Along with being a regular contributor to the Trib for decades, the highly-opinionated professor was known for pursuing truth and accuracy in his own writing while demanding nothing less from his students. If students could accept the harsh constructive criticism that Highton bestowed and applied it to future writing, they were more likely to make it as a respectable journalist in the real world.
“There were always two sides to Jake, who was a professor in the Reynolds School of Journalism for three decades, during which he wrote several books on journalism including a history of Nevada journalism,” Trent wrote in “Nevada Today.’’ “Jake had incredibly high standards, and during the course of every class he could be blunt, and often his grading was unmerciful. No one could escape the wrath of his red (sometimes black) pen.’’
Trent recalled that at one point Highton wrote a critical column in the Sparks Tribune that criticized the university presidency of Joe Crowley, who had otherwise gotten generally good reviews. He wrote that Crowley was no more than a “C” president, which sparked an engaging discussion between the two men.
Barbano knew about Highton before becoming his friend.
“His name was even transformed into a verb…if you got ‘Jaked’ that meant you survived a journalism class with him,” Barbano says after an article was posted in a May 2011 edition of the Reno News & Review written by Deidre Pike
He may have rubbed a few students the wrong way while they were there, but he no doubt left an impression- a testament to that is in Highton’s last book titled Here’s to Jake which contains 31 pages of comments from former students who appreciated his style of teaching.
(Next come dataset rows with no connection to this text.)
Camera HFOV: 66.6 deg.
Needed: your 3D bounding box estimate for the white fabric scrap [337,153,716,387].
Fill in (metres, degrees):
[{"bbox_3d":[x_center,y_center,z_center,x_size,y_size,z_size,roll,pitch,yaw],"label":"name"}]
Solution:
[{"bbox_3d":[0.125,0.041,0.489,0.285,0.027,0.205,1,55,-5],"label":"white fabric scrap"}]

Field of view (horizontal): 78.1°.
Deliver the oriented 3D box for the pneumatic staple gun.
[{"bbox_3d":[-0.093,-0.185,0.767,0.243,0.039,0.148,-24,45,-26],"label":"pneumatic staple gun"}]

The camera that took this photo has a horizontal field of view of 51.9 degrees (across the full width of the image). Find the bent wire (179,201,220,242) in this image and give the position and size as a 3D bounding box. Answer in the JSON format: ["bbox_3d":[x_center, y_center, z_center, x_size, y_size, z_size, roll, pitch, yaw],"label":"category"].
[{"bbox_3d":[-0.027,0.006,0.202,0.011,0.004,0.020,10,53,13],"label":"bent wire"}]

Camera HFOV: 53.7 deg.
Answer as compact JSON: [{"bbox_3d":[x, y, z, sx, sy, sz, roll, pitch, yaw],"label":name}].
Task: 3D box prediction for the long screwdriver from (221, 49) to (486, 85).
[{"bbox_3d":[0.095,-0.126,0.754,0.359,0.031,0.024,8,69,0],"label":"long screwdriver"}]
Highton understood that he was harsh, but greatly valued quality education. In one of his 1991 Sparks Tribune columns, Highton stated, “Good teachers inspire, challenge. They make students think, set lofty standards, turn out better human beings. Their imprints last the lifetimes of their students. Nothing is more sacred than the minds of young people.” In April of this year, he wrote a column which included a tribute to his former students “from this cruel ex-professor”.
“Jake believes that accuracy and literacy go hand in hand. If you could write a coherent sentence in the English language then you got Jake’s attention,” says Barbano. “Having his work remembered was important to him, but his impact was far greater than his writing. He created a lot of damn good journalists and that is his true legacy.”
The Tribune will miss him greatly, and many Sparks readers will, too.
“Jake as a journalism teacher at UNR mentored a generation of students who will not forget him. Those students have gone on to jobs where they put his wisdom to work,” says Sparks Tribune publisher Sherman Frederick. “It was also our honor to publish his column in the Sparks Tribune.”